Il Brasile ha già 124 miliardi di yuan di riserve internazionali
Secondo un rapporto della Banca Centrale (BC), il Brasile ha chiuso il 2023 con 124 miliardi di yuan di riserve internazionali.
L’autorità evidenzia un aumento della quota della valuta renminbi (CNY) nelle casse brasiliane, passata dall’1,1% nel 2019 al 4,8% nel dicembre dell’anno precedente.
Alla fine del 2023 le riserve erano costituite per il 79,99% da dollari americani, per il 5,24% da euro, per il 4,8% da renminbi, per il 3,58% da sterline inglesi, per il 2,6% da oro, per l’1,8% da yen, per l’1,01% da dollari canadesi e per lo 0,9% da dollari australiani. dollari. L’importo totale delle valute estere ammontava a 355,03 miliardi di dollari.
“Durante tutto il periodo, il dollaro americano è stata la valuta con la maggiore partecipazione agli investimenti nelle riserve internazionali”, ha sottolineato il BC. Tuttavia, va notato che la quota costituita dalla valuta degli Stati Uniti è scesa dall’86,77% al 79,99% tra il 2019 e il 2023.
L’anno scorso, il Paese e la Cina hanno firmato una serie di accordi bilaterali per consentire transazioni dirette tra le parti utilizzando solo le valute locali, senza bisogno della valuta statunitense.
Nel 2021, l’autorità ha dimostrato che il contributo del renminbi era elevato, che il dollaro canadese (CAD) e il dollaro australiano (AUD) erano inclusi nell’allocazione strategica e che, a causa delle caratteristiche anticicliche in periodi di stress, la posizione in aumento anche l’oro.
Nello stesso anno si è verificata una maggiore diversificazione nell’allocazione delle valute di riserva internazionali, fermo restando il profilo anticiclico del portafoglio nel suo complesso, rispetto al profilo di investimento del 2020.
“Dal 2022 non ci sono state variazioni significative nella composizione rispetto alla chiusura dell’anno precedente”, si legge nel rapporto.
Negli ultimi anni, una serie di paesi emergenti hanno valutato la necessità di riformare il sistema finanziario internazionale, al fine di rendere gli affari tra le nazioni più inclusivi, adattati alle rispettive realtà e meno dipendenti dal dollaro – un processo simile alla de-dollarizzazione.
L’utilizzo della valuta statunitense come standard finisce, di conseguenza, per imporre la presenza – per quanto indiretta – dell’egemonia statunitense in queste transazioni.
Le minacce di Trump
Il presidente eletto degli Stati Uniti, Donald Trump, ha chiesto, sabato scorso (30), che i paesi membri del Brics si impegnino a non creare una nuova moneta, né a sostenere un’altra moneta che sostituisca il dollaro, pena l’imposizione di dazi del 100% .

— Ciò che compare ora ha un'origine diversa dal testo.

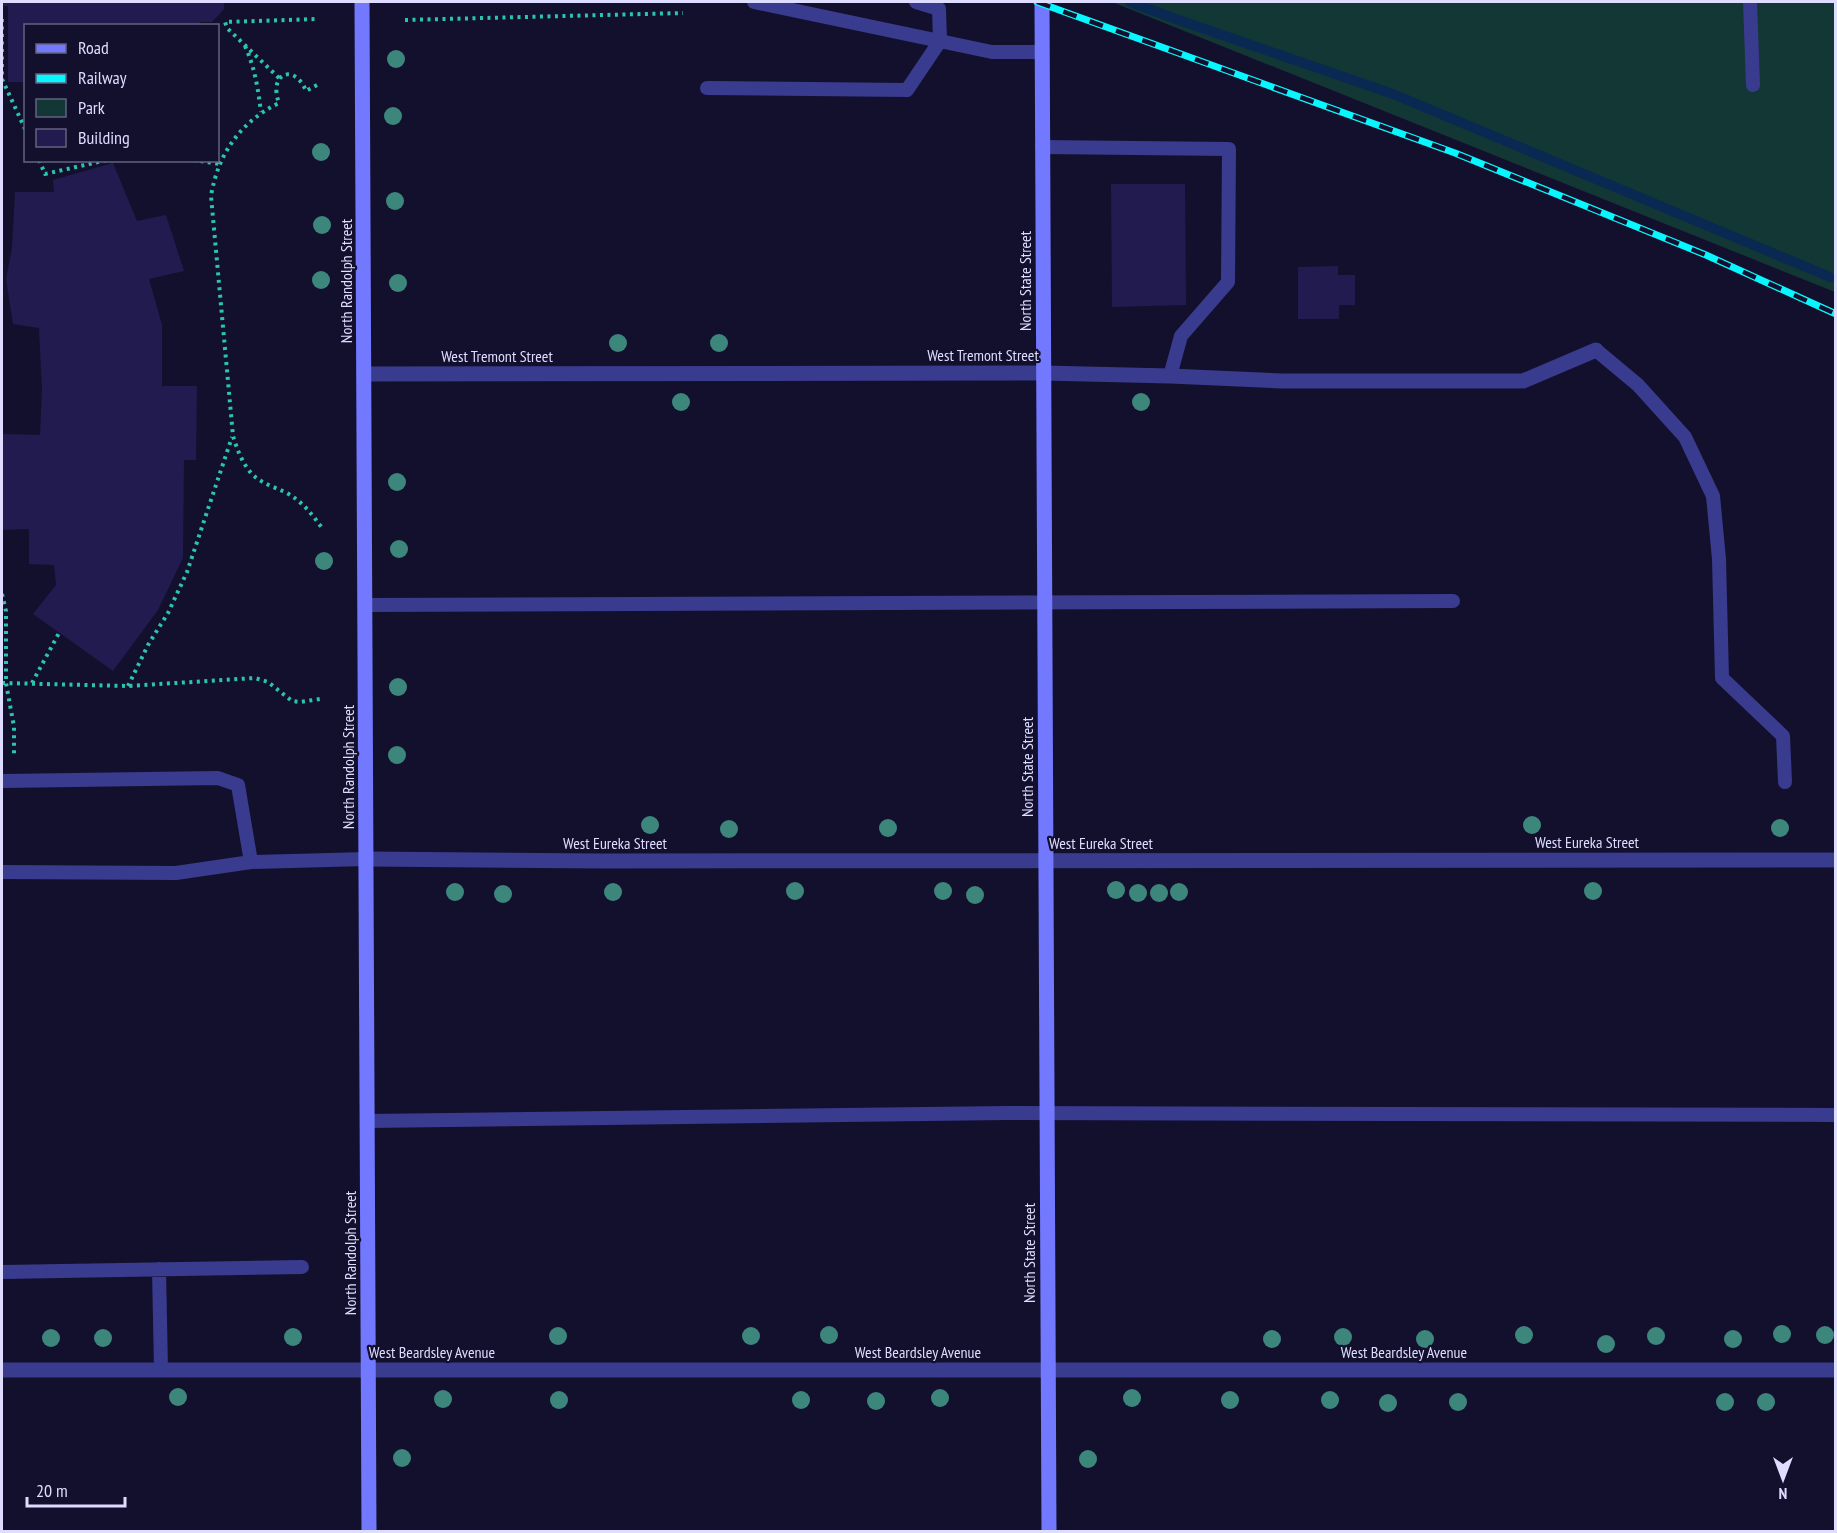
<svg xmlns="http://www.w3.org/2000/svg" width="1837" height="1533" viewBox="0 0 1837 1533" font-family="'PT Sans Narrow',sans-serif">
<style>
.green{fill:#133734}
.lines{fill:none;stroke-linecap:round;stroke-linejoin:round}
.stream{stroke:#0a2952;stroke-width:10}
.building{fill:#221b4f}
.path{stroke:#2ac5b1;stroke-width:4;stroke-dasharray:3 4.5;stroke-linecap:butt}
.lane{stroke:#393b8e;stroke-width:14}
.street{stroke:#393b8e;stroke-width:15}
.secondary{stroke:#7379ff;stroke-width:15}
.rail-casing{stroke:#08f7ff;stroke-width:7}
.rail{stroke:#13102d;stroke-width:4.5;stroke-dasharray:14;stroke-linecap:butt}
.tree{fill:#3d867c}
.labels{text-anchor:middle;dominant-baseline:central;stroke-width:4.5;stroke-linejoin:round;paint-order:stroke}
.street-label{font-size:16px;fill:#dedcff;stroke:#13102d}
</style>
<rect width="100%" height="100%" fill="#13102d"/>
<path class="green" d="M 1112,2 L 1835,2 L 1835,292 Z"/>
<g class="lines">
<path class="stream" d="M 1130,2 L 1176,19 L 1393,94 L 1830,277"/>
</g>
<path class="building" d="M 2,2 L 224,2 L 224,9 L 212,22 L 200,22 L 200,26 L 26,26 L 26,82 L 8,82 L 8,6 L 2,6 Z
M 113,163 L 137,221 L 166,215 L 184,271 L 149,279 L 162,325 L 162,386 L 197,386 L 196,460 L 184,460 L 183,558 L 158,610 L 113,671 L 33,614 L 56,585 L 54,565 L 29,564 L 29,529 L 2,530 L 2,434 L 40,435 L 42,389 L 39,328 L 13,324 L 6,279 L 12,248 L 15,192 L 54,192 L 53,180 Z
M 1111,184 L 1185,184 L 1186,305 L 1112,307 Z
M 1338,266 L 1338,275 L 1355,275 L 1355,305 L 1339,305 L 1339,319 L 1298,319 L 1298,267 Z"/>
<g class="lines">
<path class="path" d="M 2,19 L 2,79 L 26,131
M 405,20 L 683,13
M 245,46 C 255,68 258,89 261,112
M 279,78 L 227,28 L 225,22 L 317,19
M 317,85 L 306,91 C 294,62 268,74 279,103 C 240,122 218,154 211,196 L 233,436 C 237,449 242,463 252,474 C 261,483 274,487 285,492 C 302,501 311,513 322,528
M 39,160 L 45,174 L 107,160
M 193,160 L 220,164
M 2,594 L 6,611 L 6,683 L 14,727 L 14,757
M 2,683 L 128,686 L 255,678 L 268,682 L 292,701 L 300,702 L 320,699
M 32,683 L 59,633
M 128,686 L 148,645 L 168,613 L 187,572 L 232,437"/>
<path class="lane" d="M 754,2 L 992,52 L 1042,52
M 1750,2 L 1753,85
M 707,88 L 907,90 L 940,41 L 939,9 L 916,2
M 1042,147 L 1229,149 L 1228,282 L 1181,336 L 1170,376
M 1596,350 L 1638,385 L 1685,437 L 1713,496 L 1719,559 L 1722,678 L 1783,736 L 1785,782
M 365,605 L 1453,601
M 2,781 L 218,778 L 238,785 L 251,862
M 2,872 L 176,873 L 251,862 L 366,859
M 367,1121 L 1007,1113 L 1836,1115
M 159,1269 L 161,1370
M 2,1272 L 302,1267"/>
<path class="street" d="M 364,374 L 1043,373 L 1170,376 L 1283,381 L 1523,381 L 1596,350
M 366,859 L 602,861 L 1836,860
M 2,1370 L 1836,1370"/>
<path class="secondary" d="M 362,2 L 369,1532
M 1042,2 L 1049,1532"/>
<defs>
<path id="rail" d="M 1037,2 L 1455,153 L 1706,255 L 1836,314"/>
</defs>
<use href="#rail" class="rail-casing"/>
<use href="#rail" class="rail"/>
</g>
<g class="tree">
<circle cx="396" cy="59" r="9"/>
<circle cx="393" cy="116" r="9"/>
<circle cx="321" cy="152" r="9"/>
<circle cx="395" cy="201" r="9"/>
<circle cx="322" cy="225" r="9"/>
<circle cx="321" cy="280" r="9"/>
<circle cx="398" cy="283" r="9"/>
<circle cx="618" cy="343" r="9"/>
<circle cx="719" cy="343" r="9"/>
<circle cx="681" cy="402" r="9"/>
<circle cx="1141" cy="402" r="9"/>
<circle cx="397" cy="482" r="9"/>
<circle cx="399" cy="549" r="9"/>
<circle cx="324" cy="561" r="9"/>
<circle cx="398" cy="687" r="9"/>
<circle cx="397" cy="755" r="9"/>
<circle cx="650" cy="825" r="9"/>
<circle cx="1532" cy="825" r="9"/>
<circle cx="888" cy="828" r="9"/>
<circle cx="1780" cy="828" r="9"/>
<circle cx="729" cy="829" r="9"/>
<circle cx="1116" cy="890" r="9"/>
<circle cx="795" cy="891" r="9"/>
<circle cx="943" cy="891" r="9"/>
<circle cx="1593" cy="891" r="9"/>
<circle cx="455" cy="892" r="9"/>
<circle cx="613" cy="892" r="9"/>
<circle cx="1179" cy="892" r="9"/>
<circle cx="1138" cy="893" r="9"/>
<circle cx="1159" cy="893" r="9"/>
<circle cx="503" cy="894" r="9"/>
<circle cx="975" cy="895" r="9"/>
<circle cx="1782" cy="1334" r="9"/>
<circle cx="829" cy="1335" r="9"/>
<circle cx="1524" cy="1335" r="9"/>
<circle cx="1825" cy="1335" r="9"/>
<circle cx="558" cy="1336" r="9"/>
<circle cx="751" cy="1336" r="9"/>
<circle cx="1656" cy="1336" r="9"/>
<circle cx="293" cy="1337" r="9"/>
<circle cx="1343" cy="1337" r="9"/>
<circle cx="51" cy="1338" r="9"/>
<circle cx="103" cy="1338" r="9"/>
<circle cx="1272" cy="1339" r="9"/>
<circle cx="1425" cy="1339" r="9"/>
<circle cx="1733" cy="1339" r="9"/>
<circle cx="1606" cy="1344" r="9"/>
<circle cx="178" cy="1397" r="9"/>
<circle cx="940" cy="1398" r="9"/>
<circle cx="1132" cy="1398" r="9"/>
<circle cx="443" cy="1399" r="9"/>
<circle cx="559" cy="1400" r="9"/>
<circle cx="801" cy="1400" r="9"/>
<circle cx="1230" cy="1400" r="9"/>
<circle cx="1330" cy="1400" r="9"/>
<circle cx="876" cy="1401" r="9"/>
<circle cx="1458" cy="1402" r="9"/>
<circle cx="1725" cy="1402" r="9"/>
<circle cx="1766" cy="1402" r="9"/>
<circle cx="1388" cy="1403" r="9"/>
<circle cx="402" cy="1458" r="9"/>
<circle cx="1088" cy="1459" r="9"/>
</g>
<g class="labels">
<g class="street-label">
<text transform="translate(346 281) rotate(-90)">North Randolph Street</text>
<text transform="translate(1025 281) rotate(-90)">North State Street</text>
<text x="983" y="355">West Tremont Street</text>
<text x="497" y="356">West Tremont Street</text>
<text transform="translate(348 767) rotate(-90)">North Randolph Street</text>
<text transform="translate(1027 767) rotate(-90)">North State Street</text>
<text x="1587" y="842">West Eureka Street</text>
<text x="615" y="843">West Eureka Street</text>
<text x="1101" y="843">West Eureka Street</text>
<text transform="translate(350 1253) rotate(-90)">North Randolph Street</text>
<text transform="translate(1029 1253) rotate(-90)">North State Street</text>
<text x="432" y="1352">West Beardsley Avenue</text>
<text x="918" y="1352">West Beardsley Avenue</text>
<text x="1404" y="1352">West Beardsley Avenue</text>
</g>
</g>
<rect width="1837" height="1533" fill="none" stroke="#dedcff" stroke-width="6"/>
<rect x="24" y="24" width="195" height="138" fill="#13102d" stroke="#646281" stroke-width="1.5"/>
<rect x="36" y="44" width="30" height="9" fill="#7379ff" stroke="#646281" stroke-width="1.5"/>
<text x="78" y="54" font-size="18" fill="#dedcff">Road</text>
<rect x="36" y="74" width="30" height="9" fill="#08f7ff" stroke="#646281" stroke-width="1.5"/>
<text x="78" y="84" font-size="18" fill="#dedcff">Railway</text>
<rect x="36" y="99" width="30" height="18" fill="#133734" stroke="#646281" stroke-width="1.5"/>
<text x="78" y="114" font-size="18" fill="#dedcff">Park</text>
<rect x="36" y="129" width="30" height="18" fill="#221b4f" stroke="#646281" stroke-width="1.5"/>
<text x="78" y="144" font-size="18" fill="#dedcff">Building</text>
<g transform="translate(1783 1479) rotate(180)" stroke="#13102d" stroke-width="4.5" paint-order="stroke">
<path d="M0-4.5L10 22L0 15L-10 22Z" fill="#dedcff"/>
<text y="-9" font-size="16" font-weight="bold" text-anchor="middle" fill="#dedcff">N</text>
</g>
<path d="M27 1497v9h98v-9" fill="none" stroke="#dedcff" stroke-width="3"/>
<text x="36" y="1497" font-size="18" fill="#dedcff" stroke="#13102d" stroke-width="4.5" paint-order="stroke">20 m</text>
</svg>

Il repubblicano ha sostenuto che sarebbe impossibile sostituire il dollaro americano e ha affermato che i paesi che ci provassero potrebbero “dire addio agli Stati Uniti”.
Da gennaio di quest’anno il gruppo Brics conta dieci membri a pieno titolo. Oltre a Brasile, Russia, India, Cina e Sud Africa, si sono uniti al blocco come membri permanenti l’Iran, l’Arabia Saudita, l’Egitto, l’Etiopia e gli Emirati Arabi Uniti.
Nel mese di ottobre, il presidente della Repubblica Luiz Inácio Lula da Silva (PT) ha difeso, in un vertice BRICS a Kazan, in Russia, che il blocco dei paesi emergenti avanzasse nella creazione di mezzi di pagamento alternativi tra loro, evitando la necessità di uso del dollaro.
Lo sviluppo di un meccanismo di compensazione dei pagamenti in valute locali è una delle priorità del Brasile nei BRICS, che assumerà la presidenza del gruppo nel 2025 e mira a rafforzare la Nuova Banca di Sviluppo, al fine di ridurre la dipendenza dei suoi membri dal sistema finanziario. Internazionale.